Of the roughly 2,000 reported sightings in the province since 2002, very few have been confirmed by track marks or DNA. Ontario’s original population was thought to have been hunted out of existence in the late 1800s. The last cougar shot here was found in 1884 near Creemore, south of Collingwood.

Rosatte says the study begun in 2006 has had three phases: investigating potential sightings; examining tissue, scat or DNA; and setting up cameras across the province — including at Kenora, Lindsay and Sault Ste. Marie, where the last confirmed sightings occurred.

He interviews people who think they’ve spotted a cougar, tries to determine the animal’s size and, when it sounds really promising, sets up trail cameras triggered by motion and heat. Dozens have been set up, but there are no photos yet. “We are hoping for photos, but cougars travel a lot and they travel very fast,” said Rosatte.

The cats, also known as pumas and mountain lions depending on region, can travel up to 50 kilometres a night, within a territory ranging up to 1,000 square kilometers.

But the big question about the natural-born killers with a muscular saunter, is: Where did they come from?

“Were they always here? Are these native cougars? Are they coming from the west? Or are these released captive animals?” said Rosatte. “It’s intriguing.”

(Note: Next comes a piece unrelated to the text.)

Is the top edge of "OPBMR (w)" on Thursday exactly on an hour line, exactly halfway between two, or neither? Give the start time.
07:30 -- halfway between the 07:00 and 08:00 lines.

He doesn’t think there’s a large population but declined to put a number to it. “I don’t think it’s substantial,” he said.

Stuart Kenn, president of Ontario Puma Foundation, who has been tracking the elusive animal for three decades, estimates there are 550 cougars in Ontario. There appears to be a “cougar corridor” bordered by Ottawa, Peterborough and Owen Sound to the south and North Bay, Sudbury and Sault Ste. Marie to the north.

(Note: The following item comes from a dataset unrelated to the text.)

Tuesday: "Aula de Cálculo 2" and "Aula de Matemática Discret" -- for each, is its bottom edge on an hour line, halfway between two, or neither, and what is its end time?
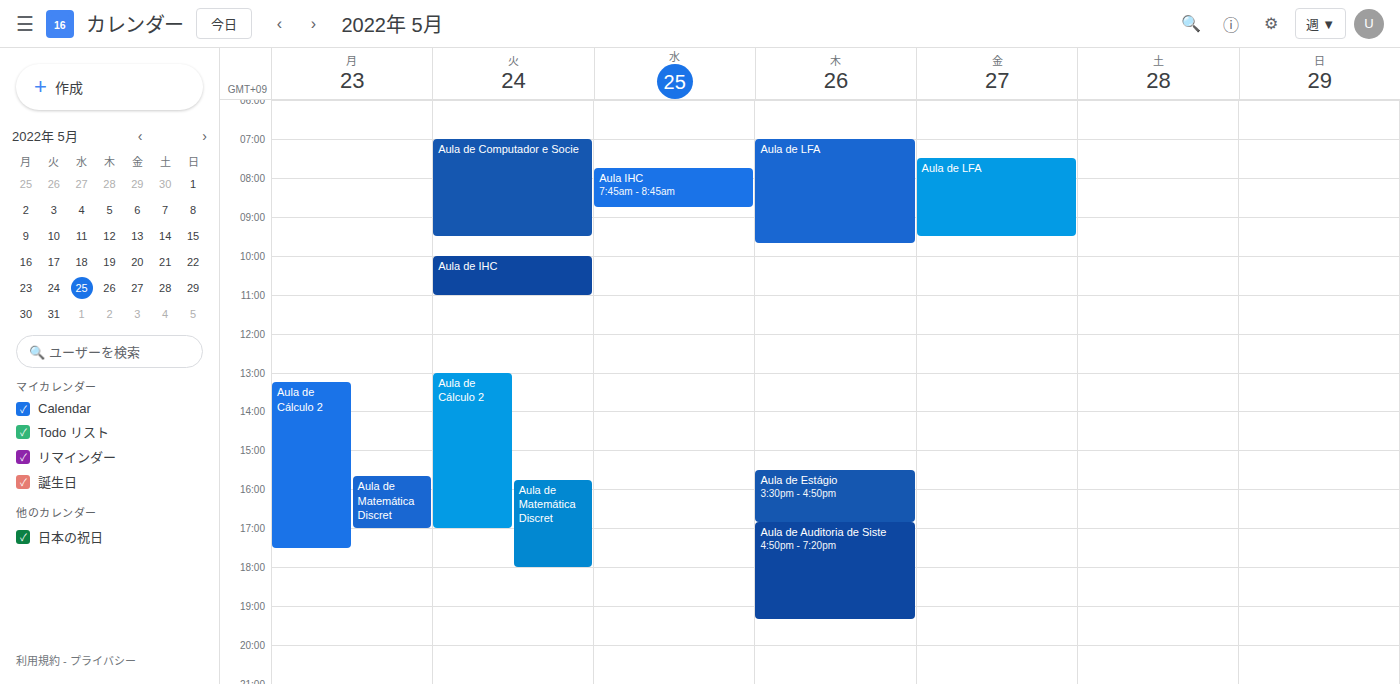
"Aula de Cálculo 2": 5:00 PM, exactly on the 5 PM line. "Aula de Matemática Discret": 6:00 PM, exactly on the 6 PM line.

“The best way to study these animals is to track them down with dogs,” Kenn said. “But since the province has listed them as endangered, we can’t do that.”

The foundation, which shares data with the ministry, has already developed a recovery plan that, among other things, encourages protecting large wilderness tracts where cougars prowl.

But while cougars are out there in the wilderness, there’s no need to worry, said Kenn. In Ontario, “There’s never been a confirmed attack on a human by a cougar. It’s very, very rare.”